» **Ausgangstext**:
--------------------------------------------------

Oberbaugeräte

[722] Oberbaugeräte und Werkzeuge, besondere Hilfsmittel, welche außer den auch bei Erdarbeiten gebräuchlichen Arbeitsgeräten (wie Schaufeln, Hacken, Brechstangen, Rechen, Winkel, Richtscheiten, Stichmaßen u.s.w.) bei dem Legen und der Unterhaltung des Oberbaues erforderlich sind. Man unterscheidet Geräte und Werkzeuge zum Transportieren und Zurichten der Oberbauteile, Geräte und Werkzeuge zum Legen und Unterhalten des Oberbaues und Geräte zum Messen und Prüfen der richtigen Lage des Oberbaues und seines Verhaltens während des Betriebs. Die wichtigsten dieser Geräte sind folgende:

I. Geräte und Werkzeuge zum Transport und Zurichten der Oberbauteile.

1. Die Schienenzange (Fig. 1), der Schienenheber (Fig. 2, 2a) und die Schienengabel (Fig. 3) zum Tragen der Schienen. Beim Tragen auf der Schulter kommen zu leicht Unfälle vor, da je nach Länge und Gewicht 6–15 Mann für eine Schiene erforderlich sind; auch unterbleibt bei Benutzung dieser Geräte das Abwerfen der Schienen, wodurch diese geschont werden.[722]

2 Der Dexel (Fig. 4) zum Kappen der Schwellen (Anschneiden der Auflagerflächen von einem Zwanzigstel Neigung) war früher beim Neubau ein sehr wichtiges Werkzeug, seit Einführung keilförmiger Platten nur noch selten nötig.

--------------------------------------------------

» **Datenzeilen**:

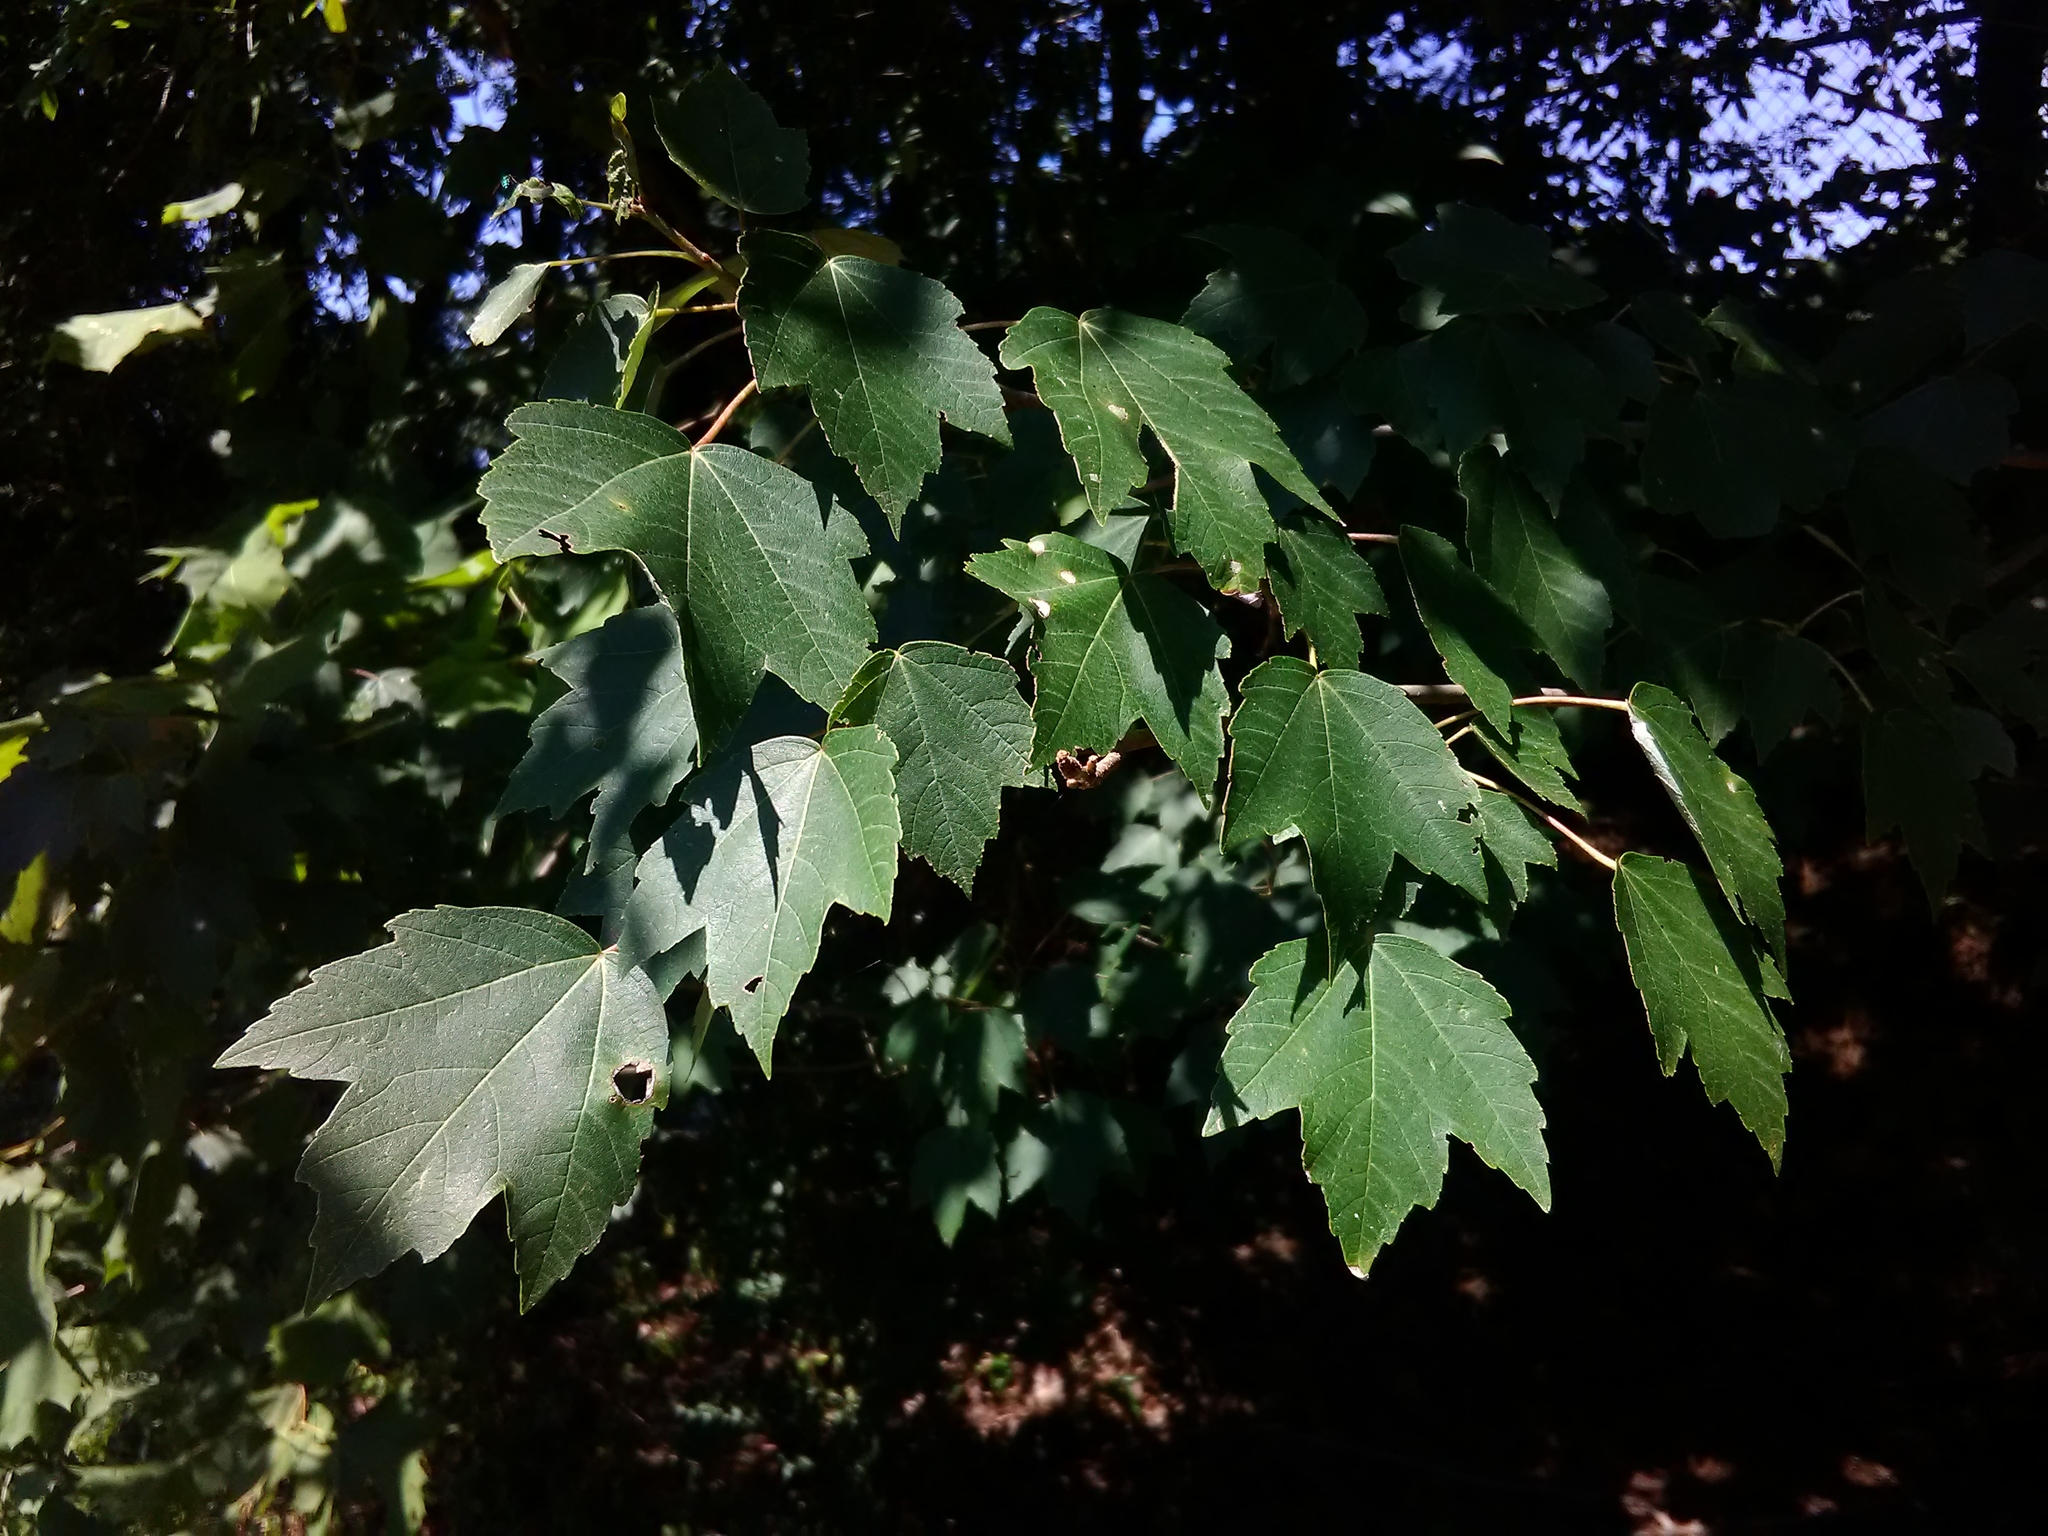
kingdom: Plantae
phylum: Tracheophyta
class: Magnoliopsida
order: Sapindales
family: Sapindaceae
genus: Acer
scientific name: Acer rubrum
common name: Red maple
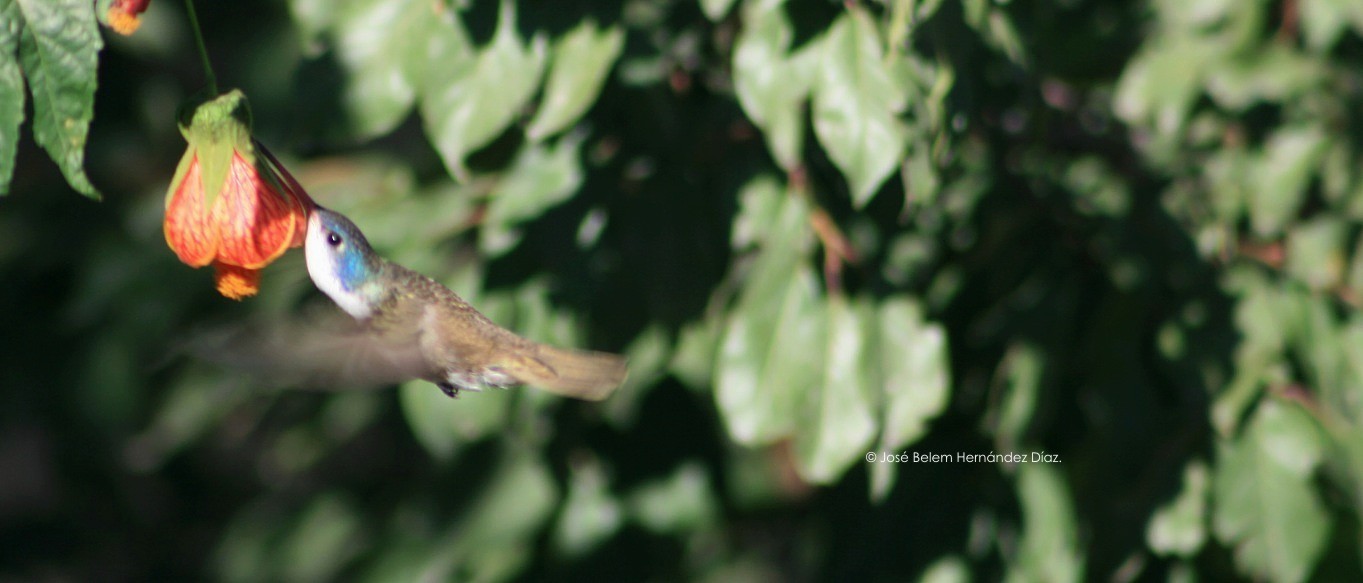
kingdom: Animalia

--------------------------------------------------

» **Aufgaben**:
1. Wie viele Mann sind laut dem Text über Oberbaugeräte je nach Länge und Gewicht nötig, um eine Schiene zu tragen?
2. Wiederhole aus dem Text über Oberbaugeräte einen Abschnitt wörtlich. Setze bei den Worten mit "1. Die Schienenzange" ein und hör nach "noch selten nötig." auf.
Die Datensätze spielen hierfür keine Rolle.

» **Vollständige Lösungen**:
1. 6–15 Mann.

2.
1. Die Schienenzange (Fig. 1), der Schienenheber (Fig. 2, 2a) und die Schienengabel (Fig. 3) zum Tragen der Schienen. Beim Tragen auf der Schulter kommen zu leicht Unfälle vor, da je nach Länge und Gewicht 6–15 Mann für eine Schiene erforderlich sind; auch unterbleibt bei Benutzung dieser Geräte das Abwerfen der Schienen, wodurch diese geschont werden.[722]

2 Der Dexel (Fig. 4) zum Kappen der Schwellen (Anschneiden der Auflagerflächen von einem Zwanzigstel Neigung) war früher beim Neubau ein sehr wichtiges Werkzeug, seit Einführung keilförmiger Platten nur noch selten nötig.